Document understanding data:
* * * * *

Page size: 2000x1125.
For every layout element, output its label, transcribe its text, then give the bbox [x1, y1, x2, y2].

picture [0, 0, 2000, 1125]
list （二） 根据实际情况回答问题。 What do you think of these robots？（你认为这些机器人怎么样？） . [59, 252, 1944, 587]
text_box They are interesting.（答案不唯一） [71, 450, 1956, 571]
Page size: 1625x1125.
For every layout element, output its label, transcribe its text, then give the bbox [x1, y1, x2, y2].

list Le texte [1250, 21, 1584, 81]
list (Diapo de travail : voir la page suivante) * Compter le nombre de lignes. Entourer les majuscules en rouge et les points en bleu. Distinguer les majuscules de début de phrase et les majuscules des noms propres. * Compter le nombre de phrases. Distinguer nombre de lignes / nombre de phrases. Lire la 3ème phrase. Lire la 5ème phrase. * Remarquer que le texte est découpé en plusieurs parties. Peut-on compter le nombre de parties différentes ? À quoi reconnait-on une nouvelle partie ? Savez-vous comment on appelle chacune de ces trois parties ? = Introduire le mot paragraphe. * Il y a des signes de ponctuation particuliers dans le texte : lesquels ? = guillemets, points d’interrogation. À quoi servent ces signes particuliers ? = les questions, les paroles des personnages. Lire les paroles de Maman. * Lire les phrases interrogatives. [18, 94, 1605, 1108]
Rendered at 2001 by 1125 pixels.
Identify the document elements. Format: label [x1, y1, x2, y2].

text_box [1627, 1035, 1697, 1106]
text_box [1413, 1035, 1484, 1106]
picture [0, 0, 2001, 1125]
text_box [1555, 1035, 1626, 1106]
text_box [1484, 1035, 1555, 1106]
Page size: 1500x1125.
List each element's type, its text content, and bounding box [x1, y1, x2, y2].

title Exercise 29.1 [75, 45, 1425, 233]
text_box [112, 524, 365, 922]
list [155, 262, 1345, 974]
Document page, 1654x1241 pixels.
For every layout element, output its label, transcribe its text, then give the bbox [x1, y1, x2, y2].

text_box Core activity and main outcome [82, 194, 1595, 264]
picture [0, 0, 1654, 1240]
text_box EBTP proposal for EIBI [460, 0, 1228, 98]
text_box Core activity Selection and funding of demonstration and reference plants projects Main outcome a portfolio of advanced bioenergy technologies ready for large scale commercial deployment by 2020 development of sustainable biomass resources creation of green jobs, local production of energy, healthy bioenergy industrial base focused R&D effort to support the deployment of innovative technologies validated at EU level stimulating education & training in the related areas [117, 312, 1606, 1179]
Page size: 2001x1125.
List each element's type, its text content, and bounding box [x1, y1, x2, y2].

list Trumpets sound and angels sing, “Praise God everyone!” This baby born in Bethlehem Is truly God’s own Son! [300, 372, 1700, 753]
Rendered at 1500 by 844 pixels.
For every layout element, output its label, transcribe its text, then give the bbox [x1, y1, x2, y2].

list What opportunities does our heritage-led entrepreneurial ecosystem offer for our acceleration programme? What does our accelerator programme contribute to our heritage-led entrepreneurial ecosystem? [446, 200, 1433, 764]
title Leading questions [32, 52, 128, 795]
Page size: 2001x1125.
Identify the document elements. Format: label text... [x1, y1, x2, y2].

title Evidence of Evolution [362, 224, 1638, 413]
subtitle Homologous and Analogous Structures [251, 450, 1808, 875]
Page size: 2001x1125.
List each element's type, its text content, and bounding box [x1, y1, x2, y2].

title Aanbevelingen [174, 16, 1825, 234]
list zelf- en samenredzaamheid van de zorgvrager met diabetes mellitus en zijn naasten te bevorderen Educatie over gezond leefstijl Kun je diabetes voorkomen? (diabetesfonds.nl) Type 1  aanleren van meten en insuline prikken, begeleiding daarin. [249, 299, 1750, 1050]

* * * * *

Print only these lines, please. They run from the start of the entries above to the line containing "Page size: 1625x1125.", both ends included, and must match exactly.

Page size: 2000x1125.
For every layout element, output its label, transcribe its text, then give the bbox [x1, y1, x2, y2].

picture [0, 0, 2000, 1125]
list （二） 根据实际情况回答问题。 What do you think of these robots？（你认为这些机器人怎么样？） . [59, 252, 1944, 587]
text_box They are interesting.（答案不唯一） [71, 450, 1956, 571]
Page size: 1625x1125.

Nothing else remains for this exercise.